Quasimodo n'entendit pas ce rire, mais il le vit. Le sonneur recula de quelques
pas derrière l'archidiacre, et tout à coup se ruant sur lui avec fureur, de ses
deux grosses mains il le poussa par le dos dans l'abîme sur lequel dom Claude
était penché.
Le
prêtre cria : – Damnation ! et tomba.
Vous pouvez
grâce à l’exemple de Frollo illustrer cette thèse de Nietzsche du Crépuscule des idoles : ceux qu’il
appelle les « faibles », ceux qui, pour ne pas se laisser entraîner
par leur désir, vont tout simplement essayer de ne plus rien désirer du tout,
ne vont pas réussir, du fait de leur faiblesse, à véritablement contenir leur
désir.
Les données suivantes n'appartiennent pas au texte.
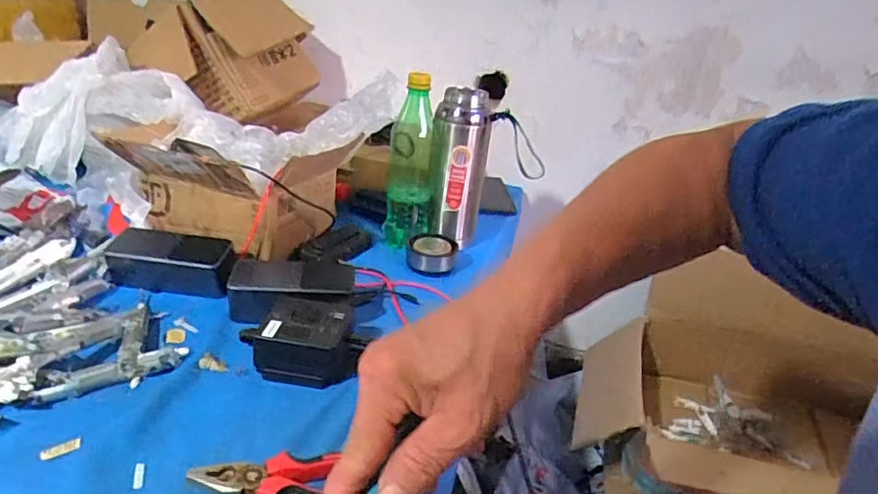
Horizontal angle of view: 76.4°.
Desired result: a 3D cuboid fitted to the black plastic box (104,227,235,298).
[{"bbox_3d":[-0.302,0.016,0.635,0.141,0.044,0.056,9,27,3],"label":"black plastic box"}]

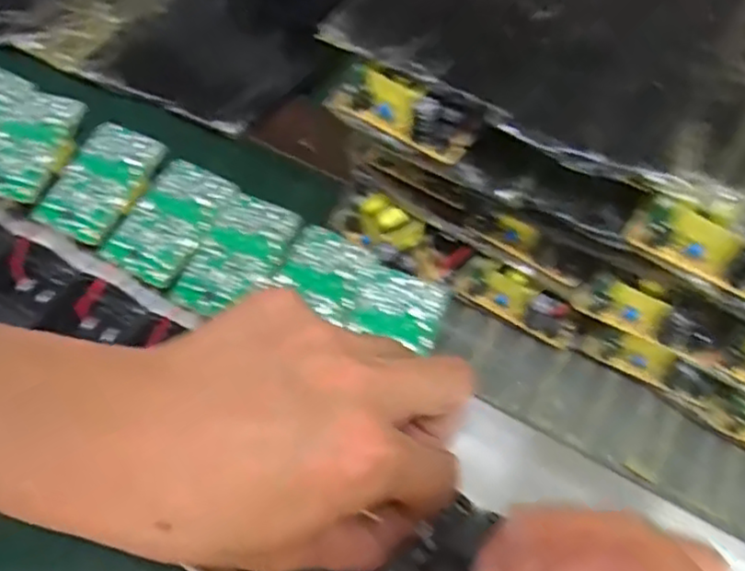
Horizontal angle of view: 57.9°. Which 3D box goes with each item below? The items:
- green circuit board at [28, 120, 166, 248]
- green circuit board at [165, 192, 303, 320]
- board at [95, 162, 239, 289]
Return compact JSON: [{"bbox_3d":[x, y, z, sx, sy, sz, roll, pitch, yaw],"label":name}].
[{"bbox_3d":[-0.133,-0.052,0.330,0.040,0.006,0.061,23,63,12],"label":"green circuit board"},{"bbox_3d":[-0.063,-0.013,0.312,0.036,0.006,0.062,24,64,13],"label":"green circuit board"},{"bbox_3d":[-0.097,-0.031,0.321,0.040,0.005,0.060,27,64,14],"label":"board"}]

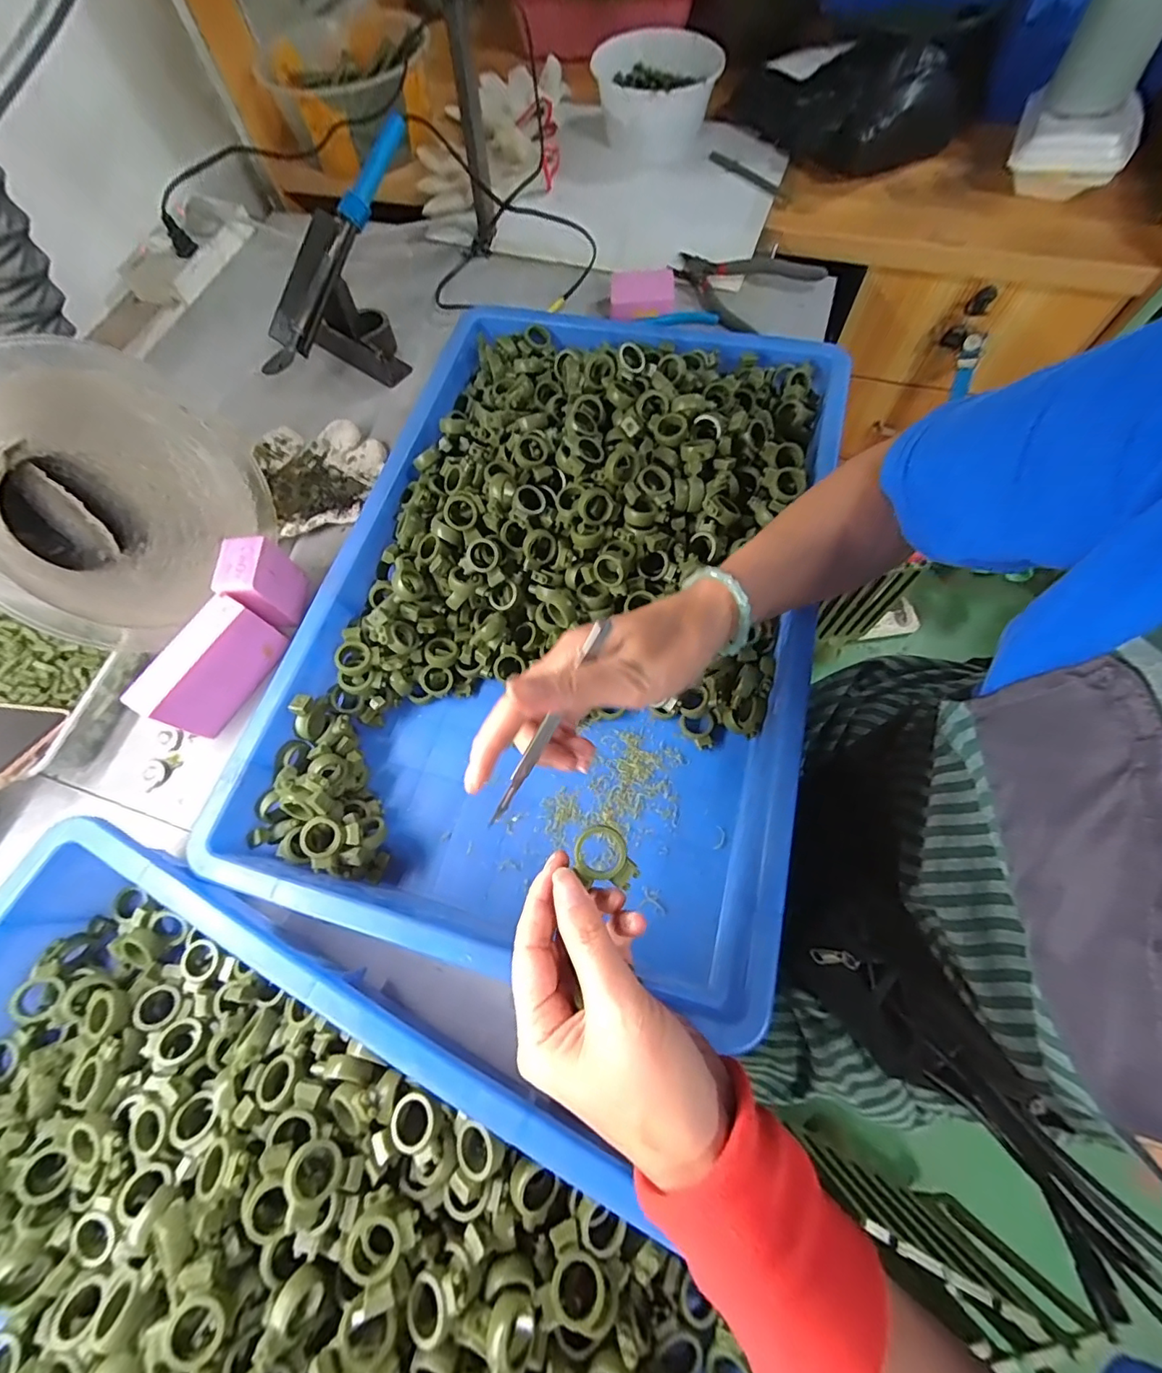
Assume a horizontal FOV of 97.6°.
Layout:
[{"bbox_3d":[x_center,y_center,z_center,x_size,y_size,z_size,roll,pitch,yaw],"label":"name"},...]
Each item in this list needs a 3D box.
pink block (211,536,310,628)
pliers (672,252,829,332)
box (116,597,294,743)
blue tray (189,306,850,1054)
[{"bbox_3d":[-0.285,-0.092,0.455,0.042,0.063,0.061,1,68,3],"label":"pink block"},{"bbox_3d":[0.194,-0.501,0.619,0.142,0.017,0.148,-40,72,-13],"label":"pliers"},{"bbox_3d":[-0.309,-0.016,0.429,0.036,0.064,0.107,25,72,12],"label":"box"},{"bbox_3d":[-0.010,-0.082,0.420,0.370,0.098,0.554,12,69,7],"label":"blue tray"}]

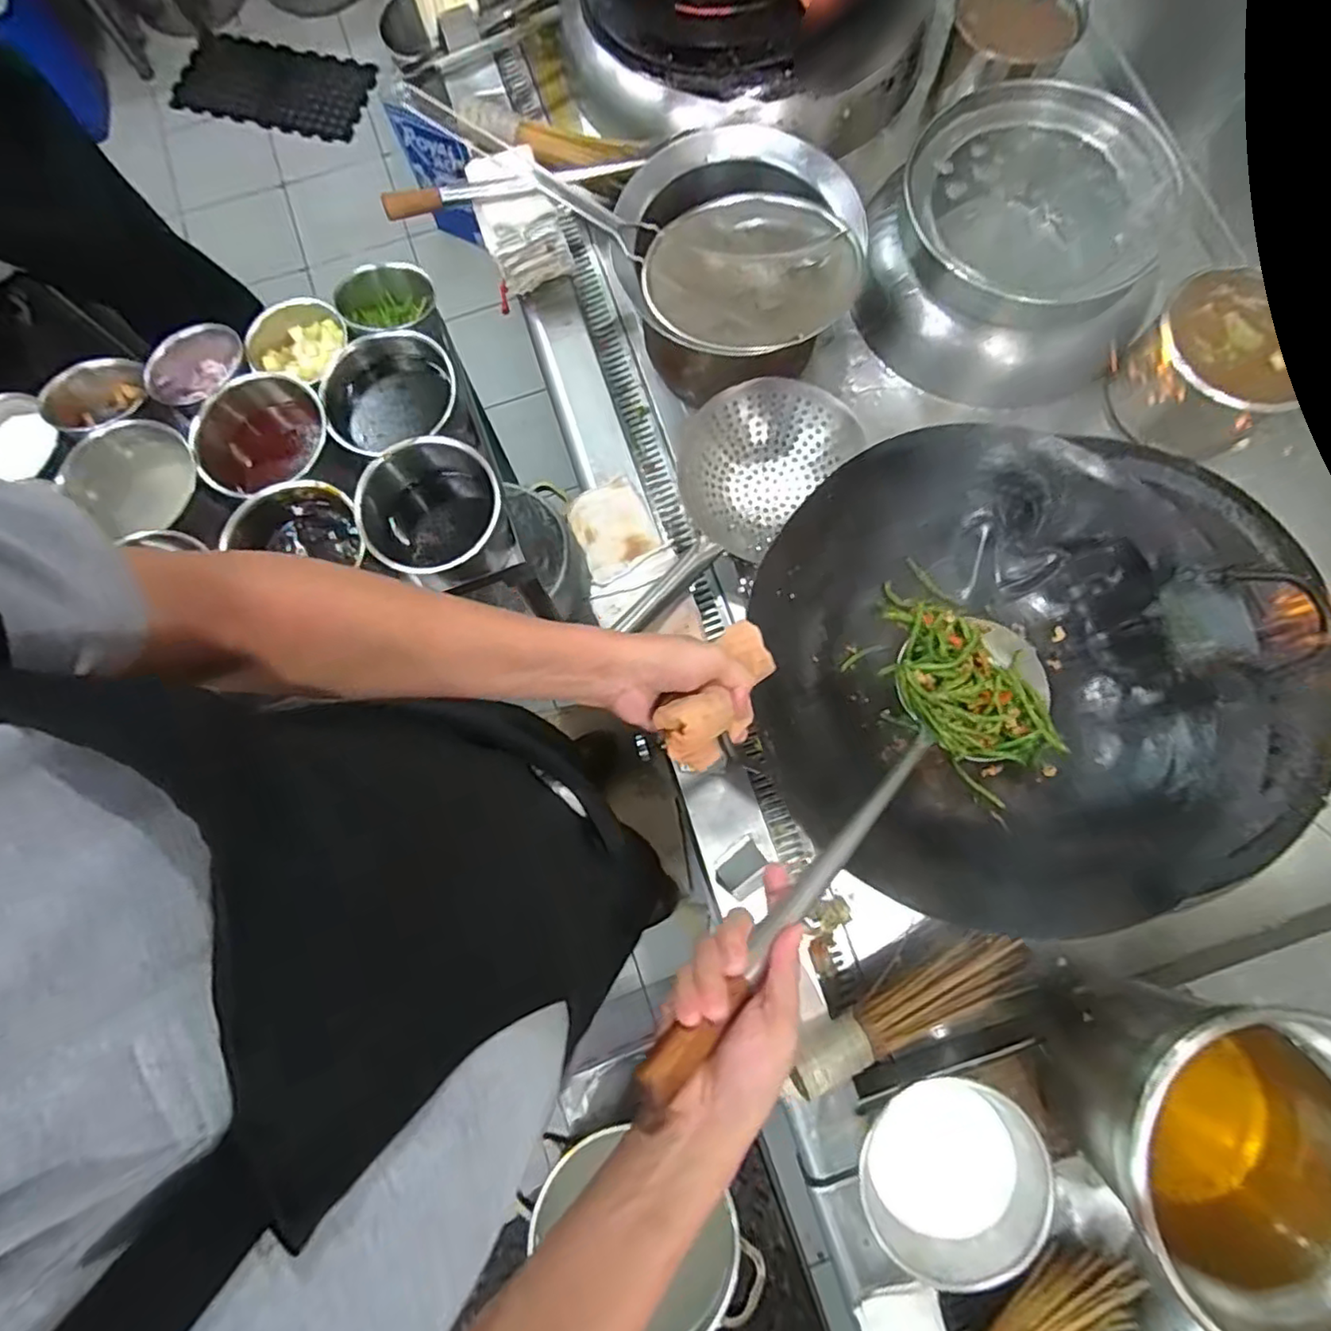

Autrement dit, en voulant nier totalement les désirs, ils prennent le
risque de se retrouver dépassés et entièrement soumis au désir, qu’ils ne
contrôlent plus. Il est donc absurde, selon Nietzsche, de vouloir se défaire de
ses désirs : absurde premièrement parce que c’est une pratique semblable à
celle de ces « dentistes qui
arrachent les dents pour qu’elles cessent de faire mal » ;
absurde ensuite pour ce que nous avons vu, parce qu’il n’y a pas de sens à
vouloir ne plus désirer. Pire encore, cela se révèlerait dangereux.
C’est pourquoi
Nietzsche critique fermement la morale chrétienne illustrée par le personnage
de Frollo, une morale castratrice, qui en plus de nier la nature même de
l’homme et sa volonté de puissance, est une morale totalement inefficace.